Extracted records:
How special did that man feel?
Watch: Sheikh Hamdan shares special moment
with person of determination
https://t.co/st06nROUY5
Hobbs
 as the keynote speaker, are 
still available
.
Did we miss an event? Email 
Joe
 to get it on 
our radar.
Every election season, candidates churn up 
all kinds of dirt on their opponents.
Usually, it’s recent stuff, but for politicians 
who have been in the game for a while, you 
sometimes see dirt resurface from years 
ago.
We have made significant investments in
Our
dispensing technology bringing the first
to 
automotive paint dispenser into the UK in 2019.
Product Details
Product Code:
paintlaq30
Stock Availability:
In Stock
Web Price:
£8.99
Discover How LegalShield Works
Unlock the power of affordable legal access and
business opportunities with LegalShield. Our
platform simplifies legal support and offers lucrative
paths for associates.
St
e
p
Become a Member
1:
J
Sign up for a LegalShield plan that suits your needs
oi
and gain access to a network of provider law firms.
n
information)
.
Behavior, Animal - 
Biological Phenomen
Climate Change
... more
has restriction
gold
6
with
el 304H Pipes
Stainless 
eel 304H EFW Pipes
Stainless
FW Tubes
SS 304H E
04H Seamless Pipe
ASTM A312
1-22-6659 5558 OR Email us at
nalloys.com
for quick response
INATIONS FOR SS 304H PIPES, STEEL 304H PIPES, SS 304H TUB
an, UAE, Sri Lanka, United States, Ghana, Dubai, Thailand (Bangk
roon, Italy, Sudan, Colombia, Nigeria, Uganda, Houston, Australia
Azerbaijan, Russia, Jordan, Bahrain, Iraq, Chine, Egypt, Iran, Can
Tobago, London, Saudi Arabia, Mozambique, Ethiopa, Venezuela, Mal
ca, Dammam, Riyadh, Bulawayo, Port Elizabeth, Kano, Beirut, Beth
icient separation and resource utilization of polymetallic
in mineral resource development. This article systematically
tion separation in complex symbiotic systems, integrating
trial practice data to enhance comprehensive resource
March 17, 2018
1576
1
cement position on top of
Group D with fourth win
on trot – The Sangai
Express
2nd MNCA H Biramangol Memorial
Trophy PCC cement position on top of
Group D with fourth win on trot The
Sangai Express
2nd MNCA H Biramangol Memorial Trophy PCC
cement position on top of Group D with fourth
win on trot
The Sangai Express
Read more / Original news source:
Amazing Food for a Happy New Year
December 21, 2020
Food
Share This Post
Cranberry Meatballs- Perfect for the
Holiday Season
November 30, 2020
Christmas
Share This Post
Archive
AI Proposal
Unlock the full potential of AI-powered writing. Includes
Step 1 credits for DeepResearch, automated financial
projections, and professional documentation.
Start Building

Aim of the exercise: Every entry is to be restated word for word.

Expected answer:
How special did that man feel?
Watch: Sheikh Hamdan shares special moment
with person of determination
https://t.co/st06nROUY5
Hobbs
 as the keynote speaker, are 
still available
.
Did we miss an event? Email 
Joe
 to get it on 
our radar.
Every election season, candidates churn up 
all kinds of dirt on their opponents.
Usually, it’s recent stuff, but for politicians 
who have been in the game for a while, you 
sometimes see dirt resurface from years 
ago.
We have made significant investments in
Our
dispensing technology bringing the first
to 
automotive paint dispenser into the UK in 2019.
Product Details
Product Code:
paintlaq30
Stock Availability:
In Stock
Web Price:
£8.99
Discover How LegalShield Works
Unlock the power of affordable legal access and
business opportunities with LegalShield. Our
platform simplifies legal support and offers lucrative
paths for associates.
St
e
p
Become a Member
1:
J
Sign up for a LegalShield plan that suits your needs
oi
and gain access to a network of provider law firms.
n
information)
.
Behavior, Animal - 
Biological Phenomen
Climate Change
... more
has restriction
gold
6
with
el 304H Pipes
Stainless 
eel 304H EFW Pipes
Stainless
FW Tubes
SS 304H E
04H Seamless Pipe
ASTM A312
1-22-6659 5558 OR Email us at
nalloys.com
for quick response
INATIONS FOR SS 304H PIPES, STEEL 304H PIPES, SS 304H TUB
an, UAE, Sri Lanka, United States, Ghana, Dubai, Thailand (Bangk
roon, Italy, Sudan, Colombia, Nigeria, Uganda, Houston, Australia
Azerbaijan, Russia, Jordan, Bahrain, Iraq, Chine, Egypt, Iran, Can
Tobago, London, Saudi Arabia, Mozambique, Ethiopa, Venezuela, Mal
ca, Dammam, Riyadh, Bulawayo, Port Elizabeth, Kano, Beirut, Beth
icient separation and resource utilization of polymetallic
in mineral resource development. This article systematically
tion separation in complex symbiotic systems, integrating
trial practice data to enhance comprehensive resource
March 17, 2018
1576
1
cement position on top of
Group D with fourth win
on trot – The Sangai
Express
2nd MNCA H Biramangol Memorial
Trophy PCC cement position on top of
Group D with fourth win on trot The
Sangai Express
2nd MNCA H Biramangol Memorial Trophy PCC
cement position on top of Group D with fourth
win on trot
The Sangai Express
Read more / Original news source:
Amazing Food for a Happy New Year
December 21, 2020
Food
Share This Post
Cranberry Meatballs- Perfect for the
Holiday Season
November 30, 2020
Christmas
Share This Post
Archive
AI Proposal
Unlock the full potential of AI-powered writing. Includes
Step 1 credits for DeepResearch, automated financial
projections, and professional documentation.
Start Building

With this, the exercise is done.